Anche Ricardo Rodriguez è entusiasta: «È sempre bello giocare in una Coppa del Mondo, è una delle cose più belle. Esserci insieme a Xhaka è qualcosa che non posso descrivere, sono al settimo cielo», dice l'esterno con il capitano della Nazionale accanto a lui.
Commentando la difficile ultima partita contro il Kosovo, il difensore afferma che la Svizzera non ha giocato una brutta partita. I kosovari avevano il difficile compito di dover segnare sei gol per qualificarsi direttamente. «Siamo onesti: era impossibile», dice Rodriguez.
Per Xhaka era importante non lasciarsi prendere dall'euforia. «Non è facile quando si sa che si è quasi arrivati al traguardo».

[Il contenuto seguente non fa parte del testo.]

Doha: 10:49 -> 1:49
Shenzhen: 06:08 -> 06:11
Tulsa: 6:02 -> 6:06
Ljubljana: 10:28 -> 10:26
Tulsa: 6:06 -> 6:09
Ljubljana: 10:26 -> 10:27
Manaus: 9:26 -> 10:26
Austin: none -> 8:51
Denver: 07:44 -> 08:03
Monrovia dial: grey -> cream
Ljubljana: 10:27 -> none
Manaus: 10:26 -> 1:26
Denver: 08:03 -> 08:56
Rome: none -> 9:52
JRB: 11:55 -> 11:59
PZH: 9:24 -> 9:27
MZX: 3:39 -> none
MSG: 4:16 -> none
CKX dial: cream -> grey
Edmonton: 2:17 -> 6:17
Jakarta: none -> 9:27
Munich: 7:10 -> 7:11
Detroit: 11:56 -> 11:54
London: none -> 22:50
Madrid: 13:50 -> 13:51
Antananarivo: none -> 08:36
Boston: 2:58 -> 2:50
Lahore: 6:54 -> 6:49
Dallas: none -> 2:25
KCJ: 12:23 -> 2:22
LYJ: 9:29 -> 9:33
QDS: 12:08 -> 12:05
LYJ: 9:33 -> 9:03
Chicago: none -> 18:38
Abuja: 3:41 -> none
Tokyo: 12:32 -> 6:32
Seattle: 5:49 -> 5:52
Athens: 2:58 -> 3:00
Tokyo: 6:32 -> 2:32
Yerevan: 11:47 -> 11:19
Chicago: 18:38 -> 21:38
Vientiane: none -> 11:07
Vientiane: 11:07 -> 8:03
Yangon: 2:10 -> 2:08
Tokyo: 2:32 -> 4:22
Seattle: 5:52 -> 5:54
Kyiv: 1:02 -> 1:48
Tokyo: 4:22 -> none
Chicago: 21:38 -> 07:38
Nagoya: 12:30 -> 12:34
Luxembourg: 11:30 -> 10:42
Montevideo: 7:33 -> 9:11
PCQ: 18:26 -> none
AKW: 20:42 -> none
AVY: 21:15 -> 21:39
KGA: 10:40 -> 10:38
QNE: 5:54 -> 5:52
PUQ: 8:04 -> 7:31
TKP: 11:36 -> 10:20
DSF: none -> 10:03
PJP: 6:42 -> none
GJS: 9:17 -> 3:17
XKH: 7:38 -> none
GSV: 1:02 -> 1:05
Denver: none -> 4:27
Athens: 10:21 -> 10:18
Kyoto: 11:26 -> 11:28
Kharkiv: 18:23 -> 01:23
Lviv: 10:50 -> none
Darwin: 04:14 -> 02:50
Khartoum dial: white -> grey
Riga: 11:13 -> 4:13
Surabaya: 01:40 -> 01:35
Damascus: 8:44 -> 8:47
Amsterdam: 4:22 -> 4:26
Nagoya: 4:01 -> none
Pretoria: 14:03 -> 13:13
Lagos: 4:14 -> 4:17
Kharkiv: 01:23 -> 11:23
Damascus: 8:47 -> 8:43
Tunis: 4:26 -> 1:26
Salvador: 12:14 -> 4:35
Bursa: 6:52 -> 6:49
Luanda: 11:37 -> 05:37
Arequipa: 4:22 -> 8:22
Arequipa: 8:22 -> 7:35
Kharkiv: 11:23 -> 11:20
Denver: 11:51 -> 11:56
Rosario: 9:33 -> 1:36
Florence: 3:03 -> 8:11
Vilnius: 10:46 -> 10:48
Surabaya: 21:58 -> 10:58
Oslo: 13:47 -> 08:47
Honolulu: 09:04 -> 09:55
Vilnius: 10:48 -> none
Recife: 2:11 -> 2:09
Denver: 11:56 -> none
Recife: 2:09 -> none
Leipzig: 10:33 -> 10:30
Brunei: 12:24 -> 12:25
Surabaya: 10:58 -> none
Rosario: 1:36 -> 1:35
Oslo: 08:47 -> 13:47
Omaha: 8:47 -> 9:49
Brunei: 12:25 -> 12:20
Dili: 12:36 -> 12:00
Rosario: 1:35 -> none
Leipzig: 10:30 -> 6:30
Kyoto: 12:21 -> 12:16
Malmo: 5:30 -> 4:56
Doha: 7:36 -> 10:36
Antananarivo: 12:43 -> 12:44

Alla fine, però, la Svizzera ha giocato con fiducia e ha chiuso il 2025 imbattuta. «Ogni singola persona che era presente ha contribuito. Che si tratti di un giocatore o di un membro dello staff, possiamo essere orgogliosi di noi stessi».
Fischi contro il capitano della Nazionale
A sorpresa, Xhaka però non è stato accolto a braccia aperte in Kosovo. I tifosi di Pristina lo hanno praticamente fischiato a gran voce ogni volta che toccava il pallone.
«Sono rimasto sorpreso anch'io, è l'ultima cosa che mi aspettavo, soprattutto qui in patria. Fa male, a essere onesti. Ma devo accettarlo. A quanto pare non piaccio a tutti. Questo fa parte del gioco», ha risposto il capitano quando gli è stato chiesto un parere.
Tuttavia, quando è stato sostituito al 76esimo minuto, ha ricevuto una standing ovation da numerosi tifosi.
Lui, dice, ha semplicemente cercato di concentrarsi sul calcio per 90 minuti. La gioia è stata ancora più grande quando ha potuto festeggiare la qualificazione alla Coppa del Mondo con i tifosi svizzeri accorsi sul posto.
«Sono molto grato per ogni minuto di ogni fan che è venuto qui. Stiamo cercando di restituire questo risultato ai tifosi, di restituirlo in punti. Oggi possiamo rendere felici molti svizzeri».
Rodriguez - con un sorriso - sogna già gli avversari della fase a gironi della Coppa del Mondo. «Non voglio certo il Brasile, l'abbiamo affrontato abbastanza spesso. Direi l'Argentina. Il Marocco non sarebbe male. Anche il Congo non sarebbe male!». Xhaka è d'accordo.
Breel Embolo, invece, ha espresso un desiderio diverso a «SRF»: «Vorrei che andassimo più lontano dell'ultima volta. Abbiamo una nuova squadra. Sono estremamente felice. Faremo di tutto per non limitarci a partecipare, ma per cercare di fare la storia. Per questo spero che non ci siano avversari così forti e che ci qualifichiamo rapidamente per gli ottavi di finale».